In Virtue/Vice, Dr. Christine B. Whelan blogs about news, books, scientific and psychological research and her general musings about virtue and vice in our everyday lives.
Click this banner to see the entire series.
Solutions for Underemployment: Future-Oriented Education
A Gallup poll finds that those without a high-school diploma are 50% more likely to be underemployed than those with more education. Among those without a high-school diploma 36% are unemployed or working part-time but wanting full-time work, compared with about 20% of all Americans.
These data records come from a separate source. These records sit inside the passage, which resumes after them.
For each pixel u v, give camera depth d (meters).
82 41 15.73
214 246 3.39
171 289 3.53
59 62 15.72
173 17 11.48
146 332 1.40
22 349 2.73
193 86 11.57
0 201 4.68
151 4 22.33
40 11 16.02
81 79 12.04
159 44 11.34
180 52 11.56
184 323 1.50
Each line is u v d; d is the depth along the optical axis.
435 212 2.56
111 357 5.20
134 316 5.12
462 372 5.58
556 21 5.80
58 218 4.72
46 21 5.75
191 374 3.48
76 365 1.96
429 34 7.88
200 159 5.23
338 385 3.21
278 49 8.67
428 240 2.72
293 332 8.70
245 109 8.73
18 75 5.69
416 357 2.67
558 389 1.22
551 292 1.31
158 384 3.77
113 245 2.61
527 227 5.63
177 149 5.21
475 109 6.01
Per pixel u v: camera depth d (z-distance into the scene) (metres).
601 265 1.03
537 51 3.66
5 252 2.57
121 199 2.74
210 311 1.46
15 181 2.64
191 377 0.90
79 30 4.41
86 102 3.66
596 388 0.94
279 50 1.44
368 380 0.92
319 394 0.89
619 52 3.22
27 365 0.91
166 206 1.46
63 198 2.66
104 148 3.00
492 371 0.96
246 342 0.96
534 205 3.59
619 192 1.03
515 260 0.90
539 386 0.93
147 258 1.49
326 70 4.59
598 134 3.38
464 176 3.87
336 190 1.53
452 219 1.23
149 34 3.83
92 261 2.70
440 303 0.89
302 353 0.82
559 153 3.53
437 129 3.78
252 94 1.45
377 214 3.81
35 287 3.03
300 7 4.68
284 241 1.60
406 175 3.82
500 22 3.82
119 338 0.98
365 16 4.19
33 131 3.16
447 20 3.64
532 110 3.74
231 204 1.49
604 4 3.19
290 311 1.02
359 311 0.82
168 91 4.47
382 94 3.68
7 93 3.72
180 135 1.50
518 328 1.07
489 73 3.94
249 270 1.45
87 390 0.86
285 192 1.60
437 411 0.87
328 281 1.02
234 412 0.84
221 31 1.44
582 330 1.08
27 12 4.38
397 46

A focus on education, the Gallup folks conclude, is the answer:
The existence of such a large pool of less-educated workers who are underemployed presents the U.S. with both a challenge and an opportunity. The challenge is to find a way to re-create job opportunities more rapidly than now projected so the nation doesn’t create a permanent underclass of willing, but less-educated workers who can’t find a job. The opportunity is for government and industry to find a way to use this lack of job options to help Americans become better educated now — when the opportunity cost is low — so better-educated workers are available when the economy needs them going forward. Perhaps the best jobs program would be an educational opportunity program.
In a general sense, I agree — education (especially early childhood educational opportunities) is the solution to so many problems. But we’re also looking at diverging demographics of Americans-some of whom are future-oriented and others who are not.
Being future-oriented means being willing to sacrifice a bit now for a larger gain later. It isn’t a personally trait as much as it’s a product of social class and upbringing. Schools that help students set achievable smaller goals-offering rewards along the way-will have a higher success rate getting student to college and into full-time employment. Indeed, researchers find that when students value a future goal (like getting into college, or achieving a particular life purpose) and are able to set up subgoals to help them get there (like getting good grades and volunteering at a workplace to learn more about a career path) they are more likely to succeed.
Being future-oriented is about taking steps to discover our life purpose. If we can instill that in our children and young-adults as we educate them, when the job market expands once more, we’ll have a very well-prepared and eager workforce.